Many of you know I now live in downtown Decatur overlooking the Stone Mountain trail. It is truly heartwarming to see groups of young riders, dog walkers, families , and more enjoying the trail I helped create. I sit out on my balcony just to absorb the vibe of the people down below as they socialize and exercise their way to Stone Mountain or west to the BeltLine.
I’ve noticed from my lofty perch over the trail that cyclists tend to wear their Spandex long after their bodies say no. What this also tells me is that I’m a decade or two past the point where I should be wearing mine. I’ve concluded you should only wear spandex shorts when you’re shaped a certain way.
When did spandex become the uniform of choice for bikers everywhere? What exactly does spandex do for me as a cyclist? If I don’t know, why am I still wearing it every time I get on my bike?
When I was a little tyke, my bike weighed 100 pounds, the tires where fat, there were no gears, and my bike seat was as big as my butt.
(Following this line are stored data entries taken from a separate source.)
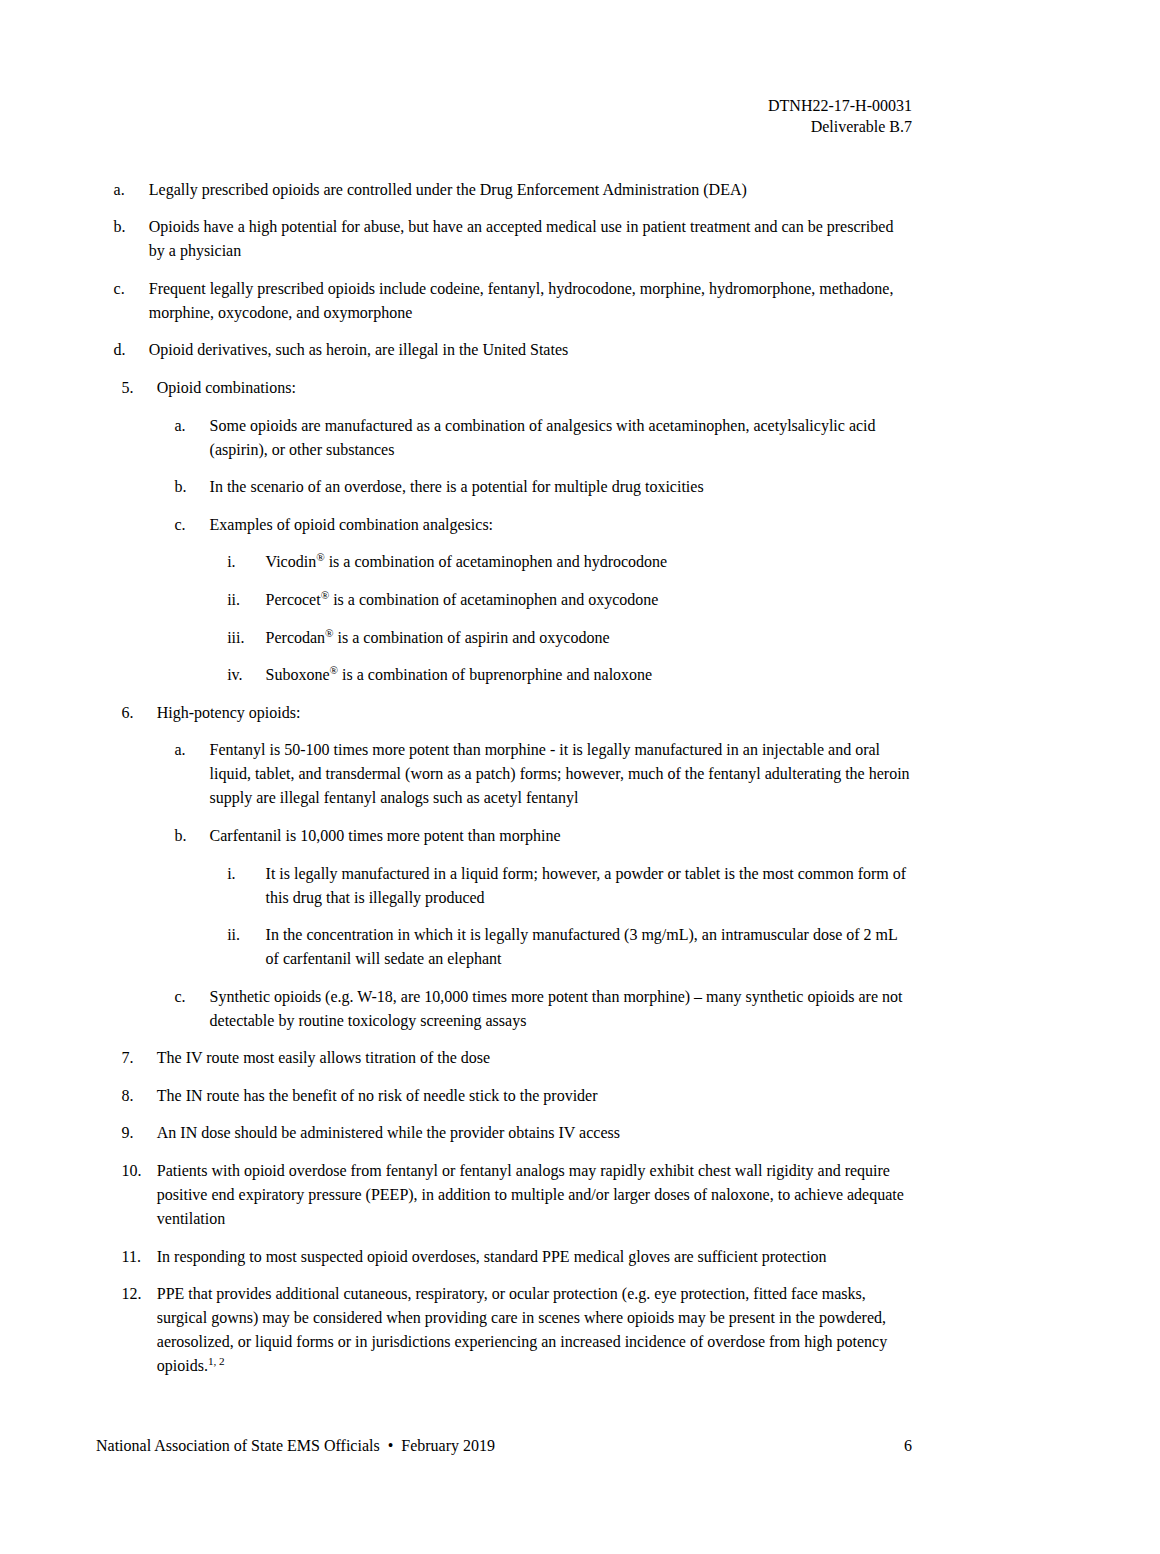DTNH22-17-H-00031
Deliverable B.7
a. Legally prescribed opioids are controlled under the Drug Enforcement Administration (DEA)
b. Opioids have a high potential for abuse, but have an accepted medical use in patient treatment and can be prescribed by a physician
c. Frequent legally prescribed opioids include codeine, fentanyl, hydrocodone, morphine, hydromorphone, methadone, morphine, oxycodone, and oxymorphone
d. Opioid derivatives, such as heroin, are illegal in the United States
5. Opioid combinations:
a. Some opioids are manufactured as a combination of analgesics with acetaminophen, acetylsalicylic acid (aspirin), or other substances
b. In the scenario of an overdose, there is a potential for multiple drug toxicities
c. Examples of opioid combination analgesics:
i. Vicodin® is a combination of acetaminophen and hydrocodone
ii. Percocet® is a combination of acetaminophen and oxycodone
iii. Percodan® is a combination of aspirin and oxycodone
iv. Suboxone® is a combination of buprenorphine and naloxone
6. High-potency opioids:
a. Fentanyl is 50-100 times more potent than morphine - it is legally manufactured in an injectable and oral liquid, tablet, and transdermal (worn as a patch) forms; however, much of the fentanyl adulterating the heroin supply are illegal fentanyl analogs such as acetyl fentanyl
b. Carfentanil is 10,000 times more potent than morphine
i. It is legally manufactured in a liquid form; however, a powder or tablet is the most common form of this drug that is illegally produced
ii. In the concentration in which it is legally manufactured (3 mg/mL), an intramuscular dose of 2 mL of carfentanil will sedate an elephant
c. Synthetic opioids (e.g. W-18, are 10,000 times more potent than morphine) – many synthetic opioids are not detectable by routine toxicology screening assays
7. The IV route most easily allows titration of the dose
8. The IN route has the benefit of no risk of needle stick to the provider
9. An IN dose should be administered while the provider obtains IV access
10. Patients with opioid overdose from fentanyl or fentanyl analogs may rapidly exhibit chest wall rigidity and require positive end expiratory pressure (PEEP), in addition to multiple and/or larger doses of naloxone, to achieve adequate ventilation
11. In responding to most suspected opioid overdoses, standard PPE medical gloves are sufficient protection
12. PPE that provides additional cutaneous, respiratory, or ocular protection (e.g. eye protection, fitted face masks, surgical gowns) may be considered when providing care in scenes where opioids may be present in the powdered, aerosolized, or liquid forms or in jurisdictions experiencing an increased incidence of overdose from high potency opioids.1, 2
National Association of State EMS Officials • February 2019 6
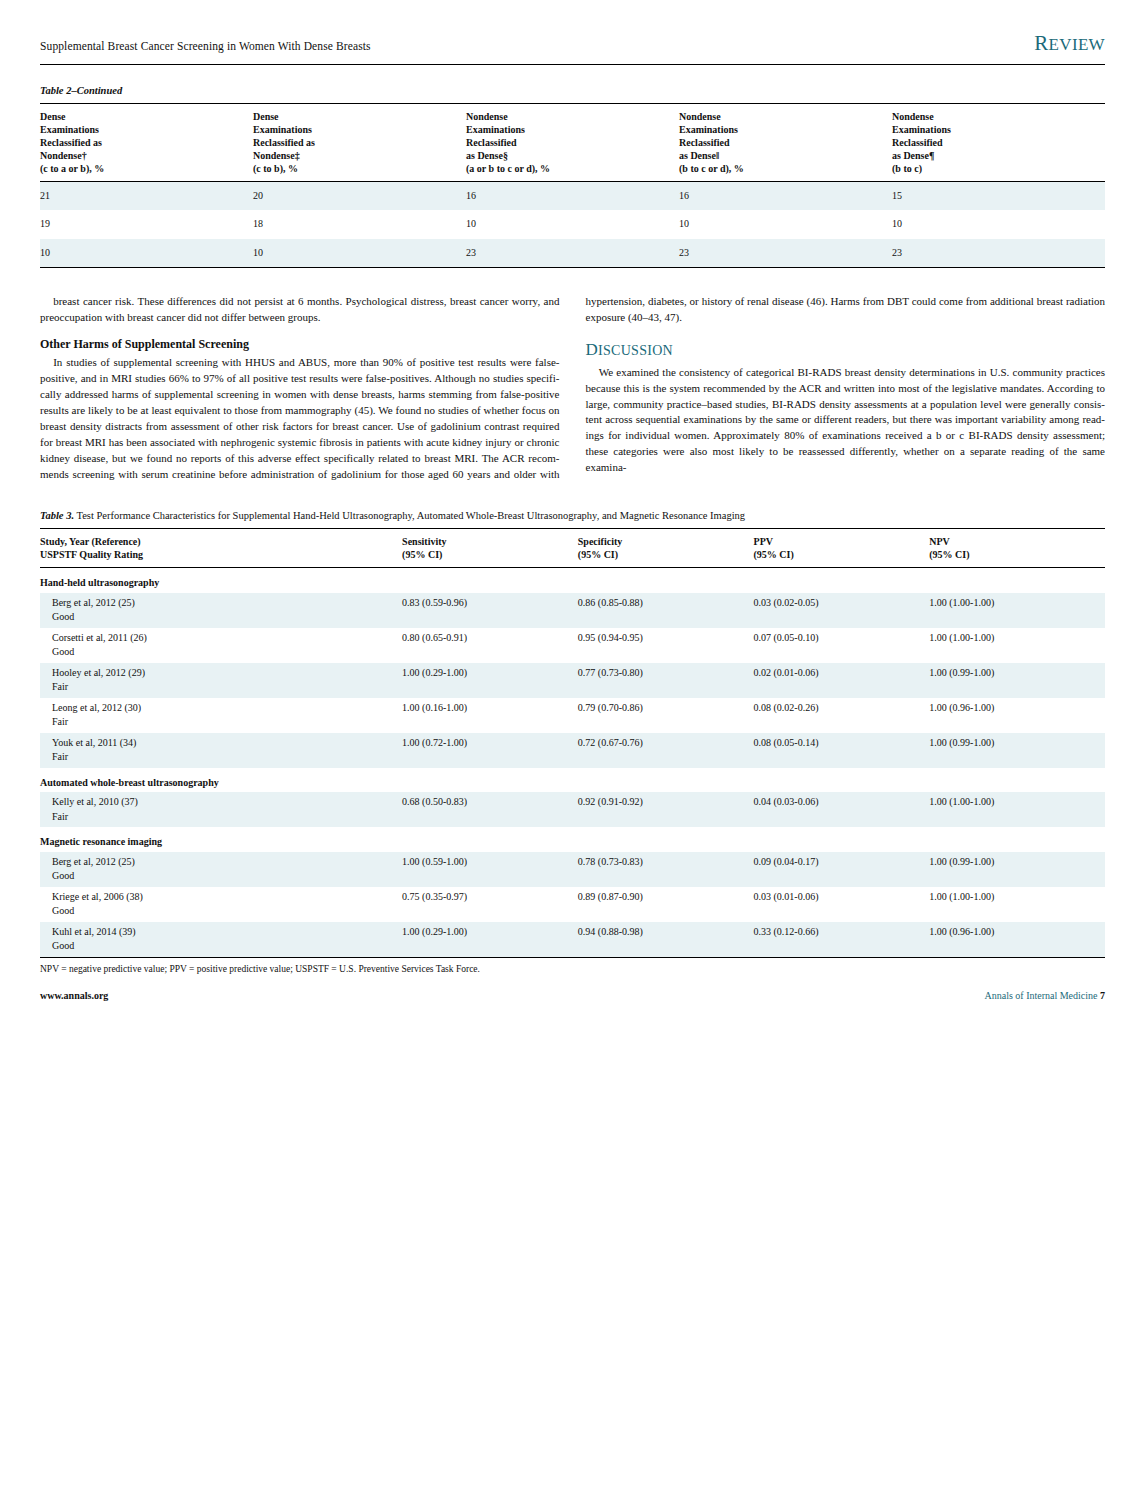Supplemental Breast Cancer Screening in Women With Dense Breasts
REVIEW
Table 2–Continued
| Dense Examinations Reclassified as Nondense† (c to a or b), % | Dense Examinations Reclassified as Nondense‡ (c to b), % | Nondense Examinations Reclassified as Dense§ (a or b to c or d), % | Nondense Examinations Reclassified as Dense‖ (b to c or d), % | Nondense Examinations Reclassified as Dense¶ (b to c) |
| --- | --- | --- | --- | --- |
| 21 | 20 | 16 | 16 | 15 |
| 19 | 18 | 10 | 10 | 10 |
| 10 | 10 | 23 | 23 | 23 |
breast cancer risk. These differences did not persist at 6 months. Psychological distress, breast cancer worry, and preoccupation with breast cancer did not differ between groups.
Other Harms of Supplemental Screening
In studies of supplemental screening with HHUS and ABUS, more than 90% of positive test results were false-positive, and in MRI studies 66% to 97% of all positive test results were false-positives. Although no studies specifically addressed harms of supplemental screening in women with dense breasts, harms stemming from false-positive results are likely to be at least equivalent to those from mammography (45). We found no studies of whether focus on breast density distracts from assessment of other risk factors for breast cancer. Use of gadolinium contrast required for breast MRI has been associated with nephrogenic systemic fibrosis in patients with acute kidney injury or chronic kidney disease, but we found no reports of this adverse effect specifically related to breast MRI. The ACR recommends screening with serum creatinine before administration of gadolinium for those aged 60 years and older with hypertension, diabetes, or history of renal disease (46). Harms from DBT could come from additional breast radiation exposure (40–43, 47).
DISCUSSION
We examined the consistency of categorical BI-RADS breast density determinations in U.S. community practices because this is the system recommended by the ACR and written into most of the legislative mandates. According to large, community practice–based studies, BI-RADS density assessments at a population level were generally consistent across sequential examinations by the same or different readers, but there was important variability among readings for individual women. Approximately 80% of examinations received a b or c BI-RADS density assessment; these categories were also most likely to be reassessed differently, whether on a separate reading of the same examina-
Table 3. Test Performance Characteristics for Supplemental Hand-Held Ultrasonography, Automated Whole-Breast Ultrasonography, and Magnetic Resonance Imaging
| Study, Year (Reference) USPSTF Quality Rating | Sensitivity (95% CI) | Specificity (95% CI) | PPV (95% CI) | NPV (95% CI) |
| --- | --- | --- | --- | --- |
| Hand-held ultrasonography |
| Berg et al, 2012 (25) Good | 0.83 (0.59-0.96) | 0.86 (0.85-0.88) | 0.03 (0.02-0.05) | 1.00 (1.00-1.00) |
| Corsetti et al, 2011 (26) Good | 0.80 (0.65-0.91) | 0.95 (0.94-0.95) | 0.07 (0.05-0.10) | 1.00 (1.00-1.00) |
| Hooley et al, 2012 (29) Fair | 1.00 (0.29-1.00) | 0.77 (0.73-0.80) | 0.02 (0.01-0.06) | 1.00 (0.99-1.00) |
| Leong et al, 2012 (30) Fair | 1.00 (0.16-1.00) | 0.79 (0.70-0.86) | 0.08 (0.02-0.26) | 1.00 (0.96-1.00) |
| Youk et al, 2011 (34) Fair | 1.00 (0.72-1.00) | 0.72 (0.67-0.76) | 0.08 (0.05-0.14) | 1.00 (0.99-1.00) |
| Automated whole-breast ultrasonography |
| Kelly et al, 2010 (37) Fair | 0.68 (0.50-0.83) | 0.92 (0.91-0.92) | 0.04 (0.03-0.06) | 1.00 (1.00-1.00) |
| Magnetic resonance imaging |
| Berg et al, 2012 (25) Good | 1.00 (0.59-1.00) | 0.78 (0.73-0.83) | 0.09 (0.04-0.17) | 1.00 (0.99-1.00) |
| Kriege et al, 2006 (38) Good | 0.75 (0.35-0.97) | 0.89 (0.87-0.90) | 0.03 (0.01-0.06) | 1.00 (1.00-1.00) |
| Kuhl et al, 2014 (39) Good | 1.00 (0.29-1.00) | 0.94 (0.88-0.98) | 0.33 (0.12-0.66) | 1.00 (0.96-1.00) |
NPV = negative predictive value; PPV = positive predictive value; USPSTF = U.S. Preventive Services Task Force.
www.annals.org
Annals of Internal Medicine 7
No special outfit was needed to ride my bike. Whatever I had on, I wore it to ride my bike.
When I was in high school, I got a ten-speed with skinnier tires and a skinnier seat. Still, I rode it to school and to throw my paper route without changing outfits. Back then, I would have probably looked fairly decent in spandex, but I guess I came along too early to be a spandex dude.
Fast forward through college and a job or two and I again found time to ride a bike for recreation. In the eighties, I purchased a Schwinn, sixteen-speed road bike with tiny little tires and a seat that wasn’t much wider than the bike. It was hard to ride. My wrists ached from absorbing every little bump in the road; I could never get the gears to work right, and my butt stayed chafed for days after every ride.
It wasn’t until my next bike that I discovered padded pants. When I purchased my new Trek, I also purchased a pair of black bike shorts, fully padded. I was in heaven… no my butt was in heaven. No more chafing or riding standing up to give my posterior a break. I started collecting colorful bike shorts on trips, at events, and when participating in rides. Now, I have two dresser drawers full.
So you see my dilemma? I see those people on the trail wearing their Spandex past the expiration date and I know I need to stop wearing mine. But what do I do with my drawers full of memory-soaked, color filled, perfectly wearable spandex bike shorts? Those shorts have traveled with me to Italy, along the Hudson River, throughout the Florida Keys, to the Virginia Creeper, and across Colorado. They have prevented countless chafing episodes and even garnered a whistle or two in their day. I can’t bring myself to dumping them in a Goodwill box somewhere. They need a good home.
I need to find someone who will care for them, take them nice places, and most of all, will make them take on the right shape. That’s the coolest thing about spandex: it can change shape based on what it’s covering. That’s also the reason I can’t wear mine another day.